A big part of the 911’s powerful charm is its classic style, especially combined with up-to-date technology.
In contrast with modern-day cars designed to look ‘retro’, the 911 is a classic spirited masterpiece adapted to the twenty-first-century needs. Whether you decide to purchase a new model or a vintage 911, you’ll be making a great choice.
Knowing the history of your Porsche 911 car can increase your appreciation for it -if that’s even possible- and make you feel proud of being the owner of a super-efficient German sports car with a big personality.
Here’s a quick history lesson about this masterpiece.
The Porsche 911 was developed as a more powerful, larger, and more comfortable replacement for the 356, the company’s first model. The new car made its public debut at the 1963 Frankfurt Motor Show
Early 911s used two-liter engines with as little as 130bhp. Both engine sizes and power outputs swelled over the next decade. The car had four seats although the rear seats were small, thus it is usually called a 2+2 rather than a four-seater.
Production began in September 1964, with the first 911s exported to the US in February 1965.

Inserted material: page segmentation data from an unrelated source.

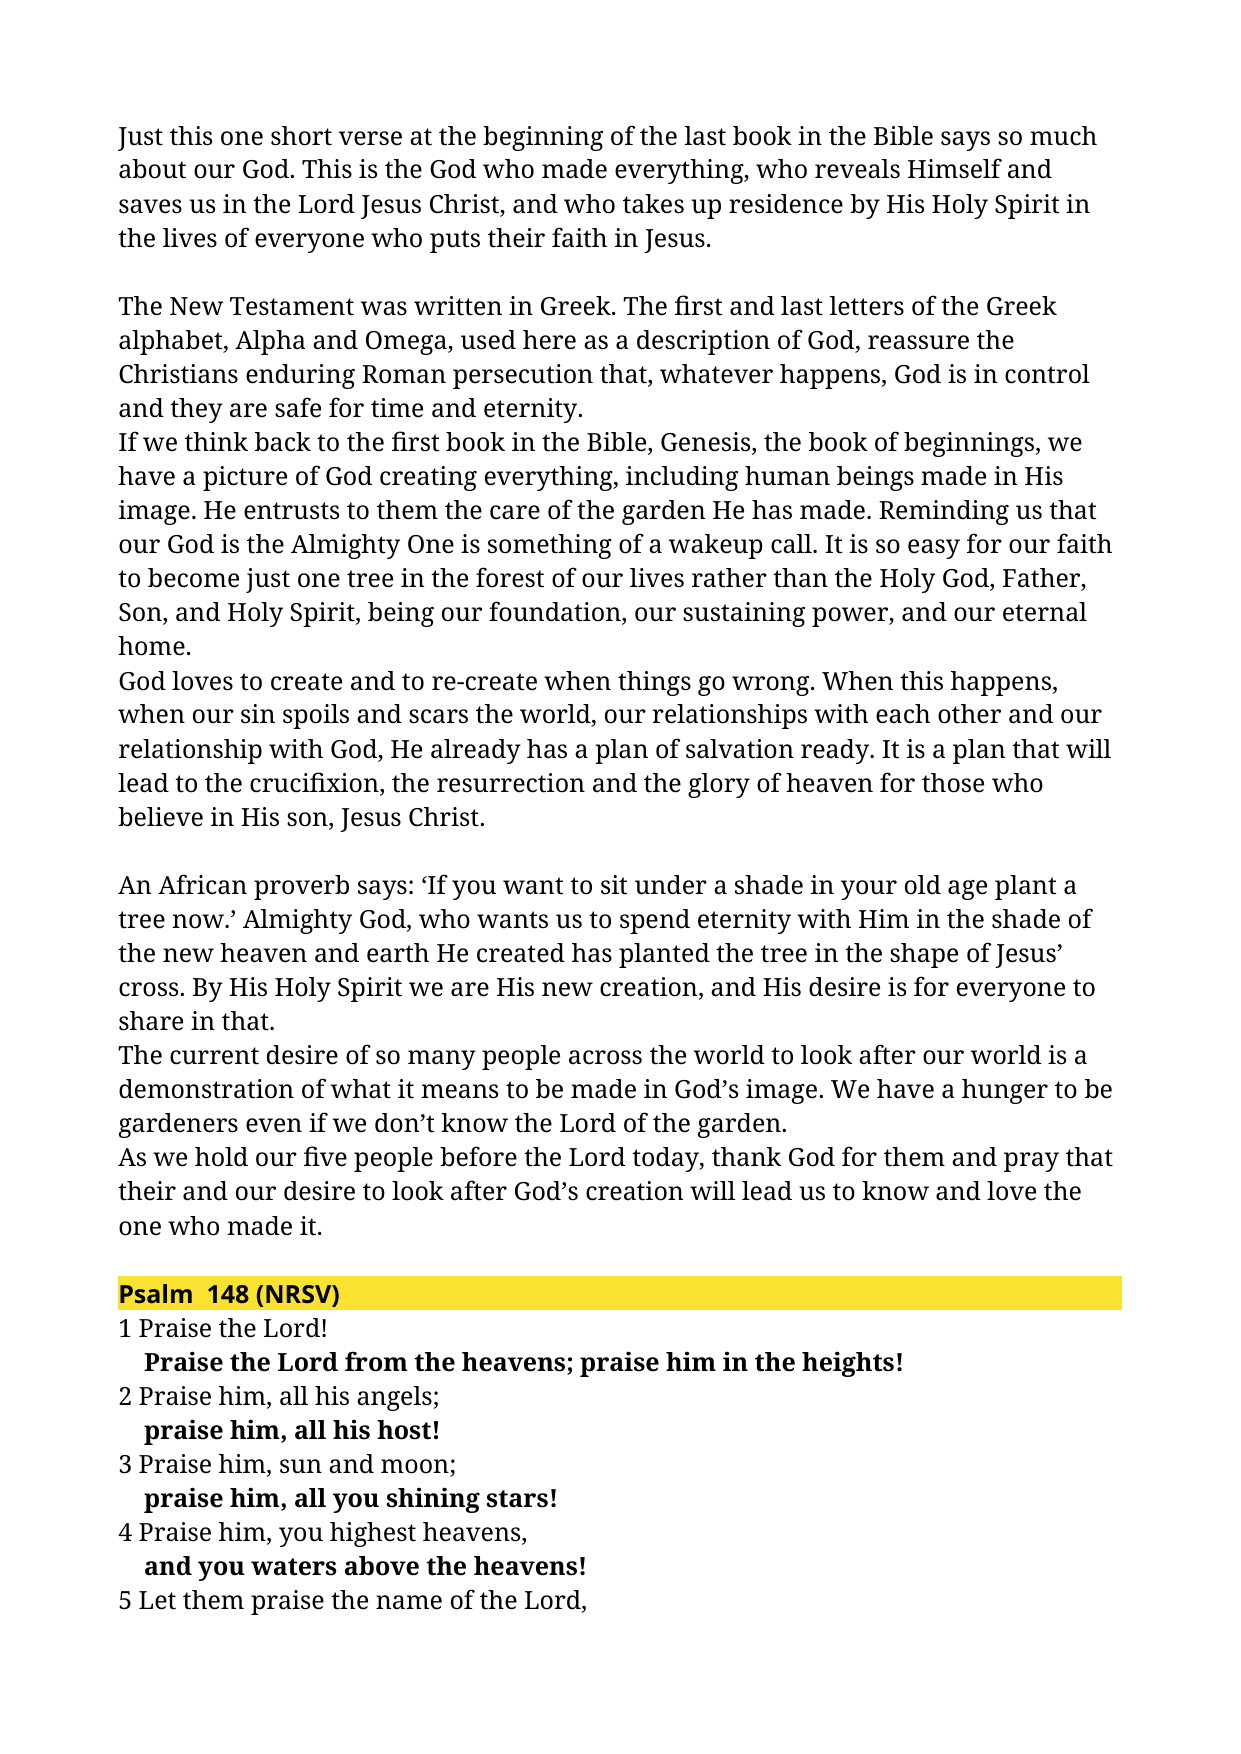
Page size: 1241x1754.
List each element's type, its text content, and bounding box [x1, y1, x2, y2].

text God loves to create and to re-create when things go wrong. When this happens, when our sin spoils and scars the world, our relationships with each other and our relationship with God, He already has a plan of salvation ready. It is a plan that will lead to the crucifixion, the resurrection and the glory of heaven for those who believe in His son, Jesus Christ. [118, 663, 1122, 833]
text 4 Praise him, you highest heavens, [118, 1515, 1122, 1549]
text As we hold our five people before the Lord today, thank God for them and pray that their and our desire to look after God’s creation will lead us to know and love the one who made it. [118, 1140, 1122, 1242]
text The New Testament was written in Greek. The first and last letters of the Greek alphabet, Alpha and Omega, used here as a description of God, reassure the Christians enduring Roman persecution that, whatever happens, God is in control and they are safe for time and eternity. [118, 288, 1122, 425]
text Psalm 148 (NRSV) [118, 1276, 1122, 1310]
text If we think back to the first book in the Bible, Genesis, the book of beginnings, we have a picture of God creating everything, including human beings made in His image. He entrusts to them the care of the garden He has made. Reminding us that our God is the Almighty One is something of a wakeup call. It is so easy for our faith to become just one tree in the forest of our lives rather than the Holy God, Father, Son, and Holy Spirit, being our foundation, our sustaining power, and our eternal home. [118, 425, 1122, 663]
text 1 Praise the Lord! [118, 1310, 1122, 1344]
text praise him, all you shining stars! [118, 1481, 1122, 1515]
text 3 Praise him, sun and moon; [118, 1447, 1122, 1481]
text Just this one short verse at the beginning of the last book in the Bible says so much about our God. This is the God who made everything, who reveals Himself and saves us in the Lord Jesus Christ, and who takes up residence by His Holy Spirit in the lives of everyone who puts their faith in Jesus. [118, 118, 1122, 254]
text Praise the Lord from the heavens; praise him in the heights! [118, 1344, 1122, 1378]
text 2 Praise him, all his angels; [118, 1378, 1122, 1412]
text An African proverb says: ‘If you want to sit under a shade in your old age plant a tree now.’ Almighty God, who wants us to spend eternity with Him in the shade of the new heaven and earth He created has planted the tree in the shape of Jesus’ cross. By His Holy Spirit we are His new creation, and His desire is for everyone to share in that. [118, 867, 1122, 1038]
text 5 Let them praise the name of the Lord, [118, 1583, 1122, 1617]
text and you waters above the heavens! [118, 1549, 1122, 1583]
text praise him, all his host! [118, 1412, 1122, 1447]
text The current desire of so many people across the world to look after our world is a demonstration of what it means to be made in God’s image. We have a hunger to be gardeners even if we don’t know the Lord of the garden. [118, 1038, 1122, 1140]
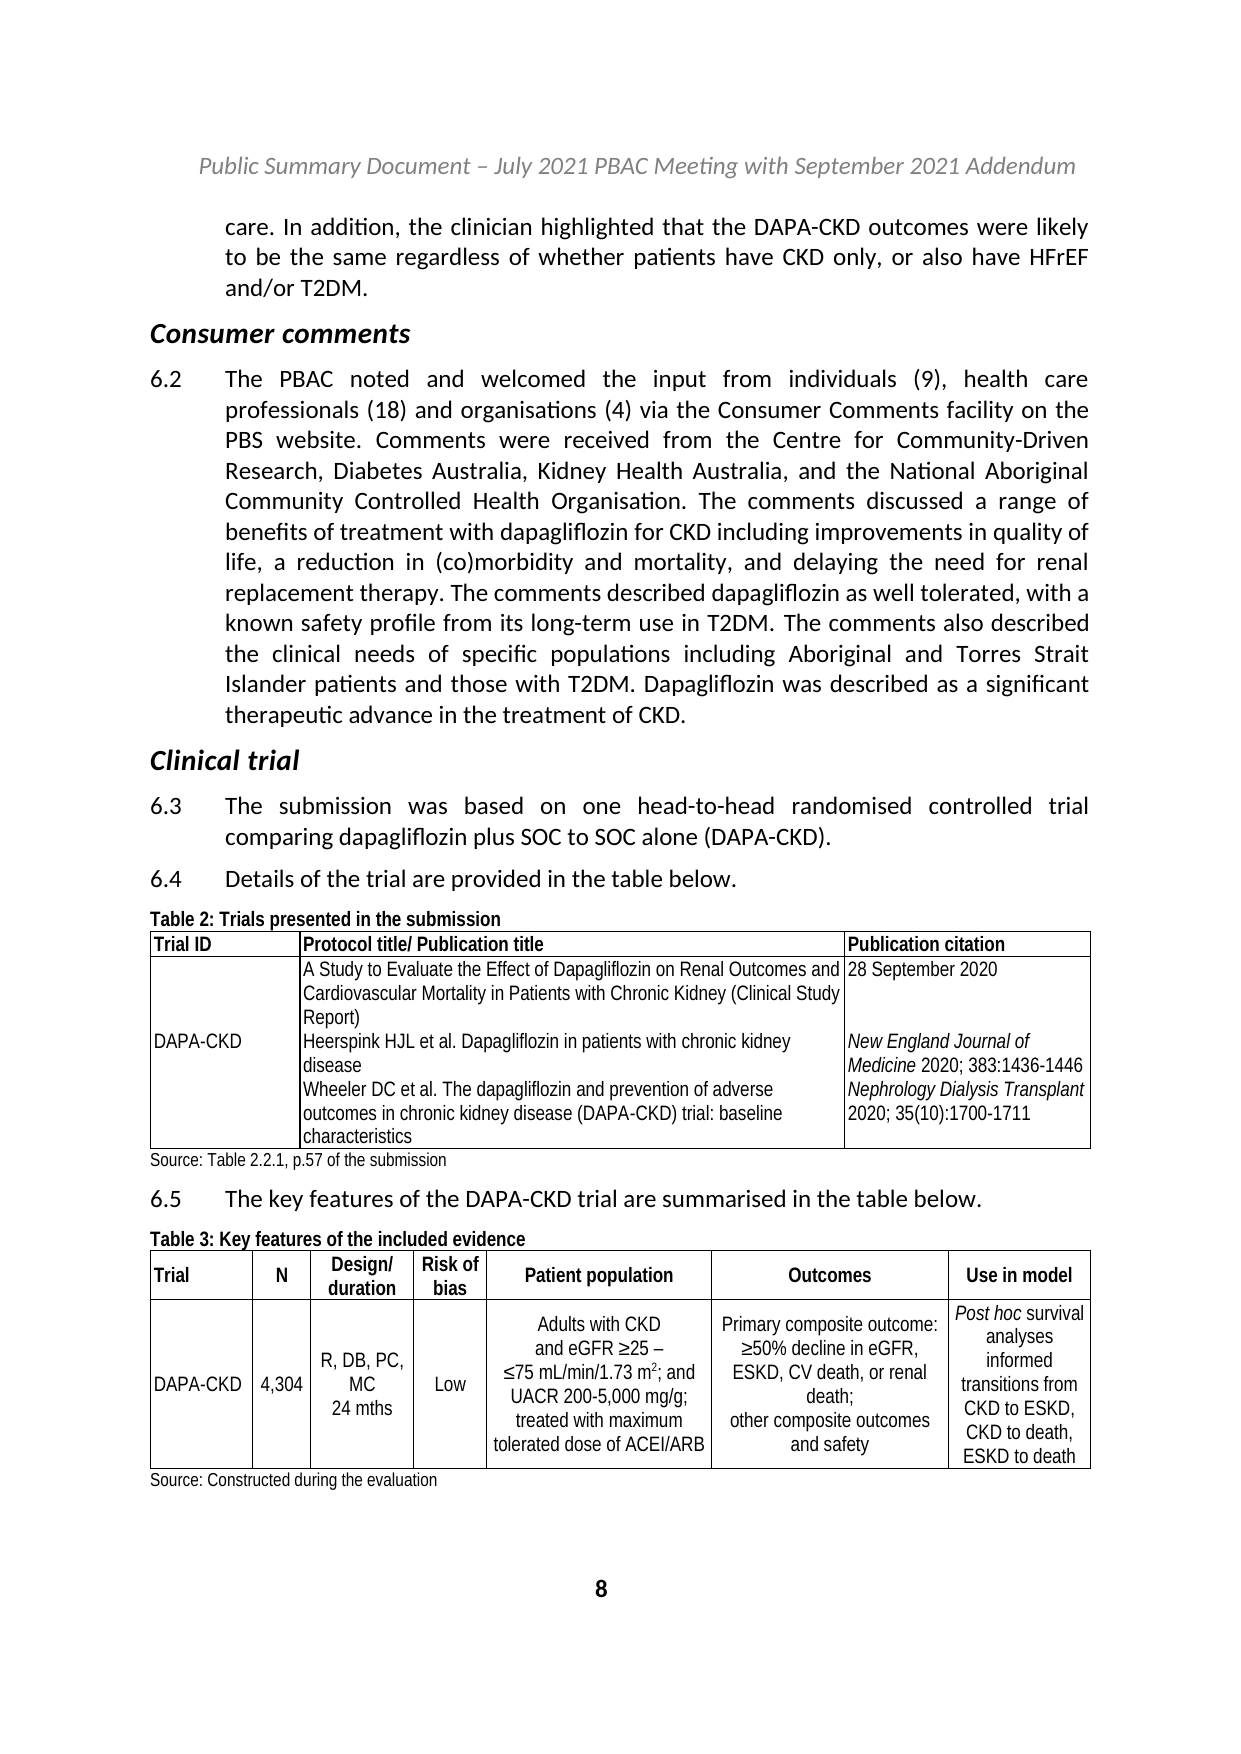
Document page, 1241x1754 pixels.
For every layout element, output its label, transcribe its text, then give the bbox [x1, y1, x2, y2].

text The key features of the DAPA-CKD trial are summarised in the table below. [150, 1183, 1090, 1214]
table_cell New England Journal of Medicine 2020; 383:1436-1446 [845, 1029, 1090, 1076]
table_header Design/ duration [311, 1251, 413, 1299]
table_header Publication citation [845, 932, 1090, 956]
table_cell Low [414, 1300, 486, 1468]
subtitle Consumer comments [150, 315, 1090, 351]
table_cell A Study to Evaluate the Effect of Dapagliflozin on Renal Outcomes and Cardiovascular Mortality in Patients with Chronic Kidney (Clinical Study Report) [301, 957, 844, 1028]
table_header Trial [151, 1251, 252, 1299]
text Source: Constructed during the evaluation [150, 1469, 1090, 1491]
text The submission was based on one head-to-head randomised controlled trial comparing dapagliflozin plus SOC to SOC alone (DAPA-CKD). [150, 790, 1090, 851]
table_cell DAPA-CKD [151, 1029, 299, 1076]
table_header Risk of bias [414, 1251, 486, 1299]
table_cell Heerspink HJL et al. Dapagliflozin in patients with chronic kidney disease [301, 1029, 844, 1076]
table_header Use in model [949, 1251, 1090, 1299]
table_cell R, DB, PC, MC 24 mths [311, 1300, 413, 1468]
table_cell DAPA-CKD [151, 1300, 252, 1468]
table_cell [151, 1076, 299, 1148]
table_cell Nephrology Dialysis Transplant 2020; 35(10):1700-1711 [845, 1076, 1090, 1148]
table_cell Post hoc survival analyses informed transitions from CKD to ESKD, CKD to death, ESKD to death [949, 1300, 1090, 1468]
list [150, 211, 1090, 303]
table_cell Primary composite outcome: ≥50% decline in eGFR, ESKD, CV death, or renal death; other composite outcomes and safety [712, 1300, 948, 1468]
table_header Trial ID [151, 932, 299, 956]
subtitle Clinical trial [150, 742, 1090, 778]
text Table 2: Trials presented in the submission [150, 907, 1090, 931]
table_header N [253, 1251, 310, 1299]
text Table 3: Key features of the included evidence [150, 1226, 1090, 1250]
table_cell 4,304 [253, 1300, 310, 1468]
text Details of the trial are provided in the table below. [150, 864, 1090, 894]
table_cell Wheeler DC et al. The dapagliflozin and prevention of adverse outcomes in chronic kidney disease (DAPA-CKD) trial: baseline characteristics [301, 1076, 844, 1148]
table_cell 28 September 2020 [845, 957, 1090, 1028]
table_header Outcomes [712, 1251, 948, 1299]
text Source: Table 2.2.1, p.57 of the submission [150, 1149, 1090, 1171]
text The PBAC noted and welcomed the input from individuals (9), health care professionals (18) and organisations (4) via the Consumer Comments facility on the PBS website. Comments were received from the Centre for Community-Driven Research, Diabetes Australia, Kidney Health Australia, and the National Aboriginal Community Controlled Health Organisation. The comments discussed a range of benefits of treatment with dapagliflozin for CKD including improvements in quality of life, a reduction in (co)morbidity and mortality, and delaying the need for renal replacement therapy. The comments described dapagliflozin as well tolerated, with a known safety profile from its long-term use in T2DM. The comments also described the clinical needs of specific populations including Aboriginal and Torres Strait Islander patients and those with T2DM. Dapagliflozin was described as a significant therapeutic advance in the treatment of CKD. [150, 363, 1090, 729]
table_header Patient population [487, 1251, 711, 1299]
table_header Protocol title/ Publication title [301, 932, 844, 956]
table_cell [151, 957, 299, 1028]
table_cell Adults with CKD and eGFR ≥25 – ≤75 mL/min/1.73 m2; and UACR 200-5,000 mg/g; treated with maximum tolerated dose of ACEI/ARB [487, 1300, 711, 1468]
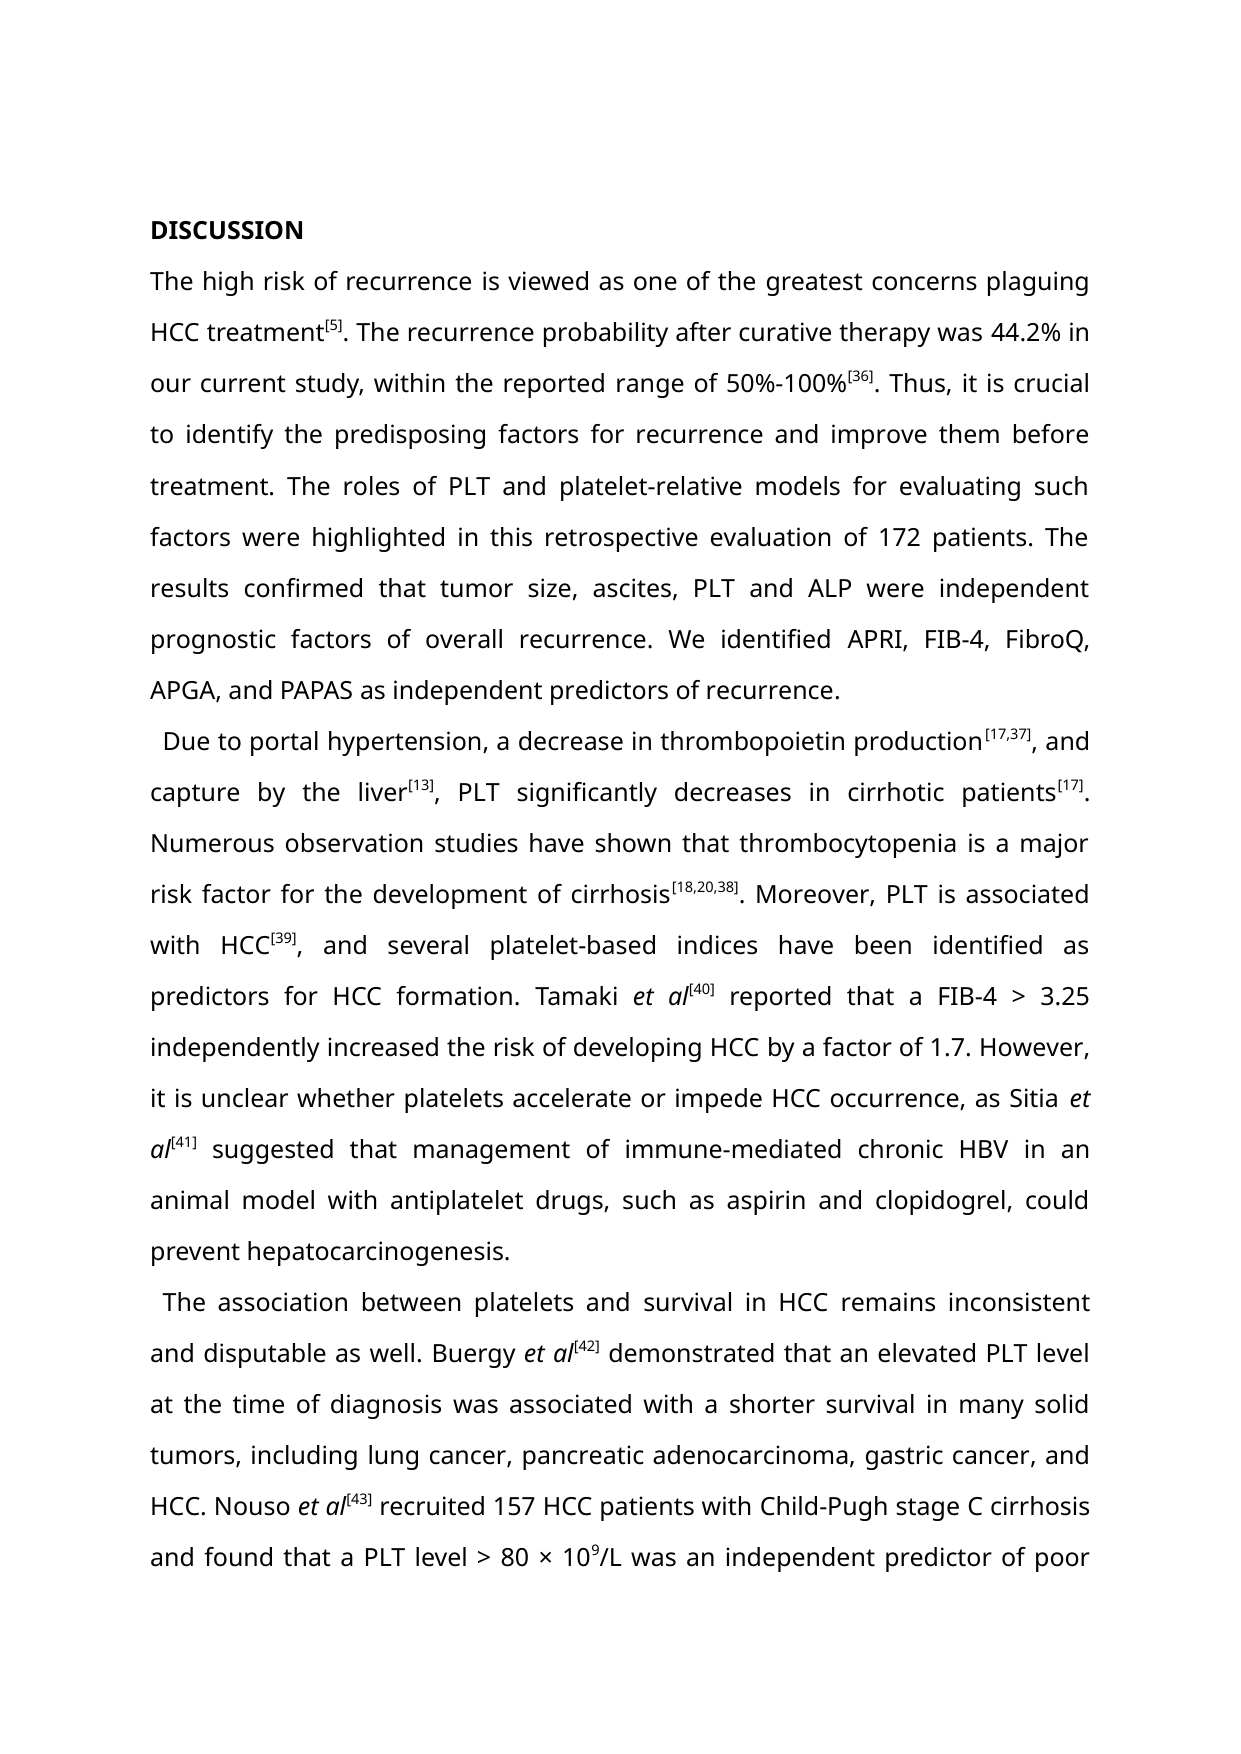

In 1966, Porsche introduced the more powerful 911S with a Type 901/02 engine having a power output of 160 PS (120 kW; 160 hp). Forged aluminum alloy wheels from Fuchsfelge, with a 5-spoke design, were offered for the first time.
In August 1967, the A series went into production with dual brake circuits and widened wheels and the previously standard gasoline-burning heater became optional.
The Targa version had a stainless steel-clad roll bar. Its name came from the Targa Florio sports car road race in Sicily, Italy in which Porsche had several victories.
The 110 PS (81 kW; 110 hp) 911T was launched in 1967 with a Type 901/03 engine.
The 130 PS (96 kW; 130 hp) model was renamed the 911L with Type 901/06 engine and ventilated front disc brakes.
The 911R with 901/22 engine had a limited production (20 in all), as this was a lightweight racing version with thin fiberglass reinforced plastic doors, a magnesium crankcase, twin overhead camshafts, and a power output of 210 PS (150 kW; 210 hp).
The B series went into production in August 1968, replacing the 911L model with 911E with fuel injection.
The C series was introduced in August 1969.
From 1970 to 1971 there was a big change, the capacity increased to 2.2 liters for T, E and S (now 123, 153 and 178bhp).
In 1972-73 T, E and S switched to 2.4 liters (128, 163, 187bhp). Horn grilles beneath headlamps turn black for ’72. 207bhp Carrera RS 2.7 homo special lands for ’73, but only in Europe.
With the arrival of the G model, there was a discernible difference in styling and tech.
The G-Series debuted in 1973 and was replaced in 1989.
From 1974 to 1976 range simplified to 911 (148bhp) 911 S (173bhp) and Carrera (207bhp), all with 2.7 engines. Carrera switches to 200hp 3.0 for ’76.
From 1977 to 1983 All models except Turbo were replaced by 178bhp SC (boosted to 201bhp in ‘80). The first true Cabrio 911 appeared in late 1982.
Turbocharged 3.0 six’s 256bhp pushes the 911 into supercar territory.
In 1987-88 444hp 959 features a twin-turbo flat-six, with water-cooled heads, computer-controlled chassis, and four-wheel drive. Top speed: 197mph. 961 is 959 modified for competition.
In 1989 the 911 underwent a major evolution with the introduction of Type 964.
The 964 model was 85 percent new. The four-wheel-drive arrived for the first time, as did other tech improvements like power steering, ABS brakes, and airbags.
964 RS had new smooth bumpers and a retractable spoiler.
Turbo is back for ’91 with 320hp 33; became 355bhp 3.6 Turbo for ’93 (379hp for 3.6 Turbo S).
The 993 was presented just five years after the 964 and is still regarded by many Porsche enthusiasts as the best-looking model.
It was the last 911 with an air-cooled engine.
Curvy shell was a change for 911 design but the real breakthrough was a new multi-link rear suspension, opt four-wheel-drive system. 268bhp from 3.6 boosted to 281bhp.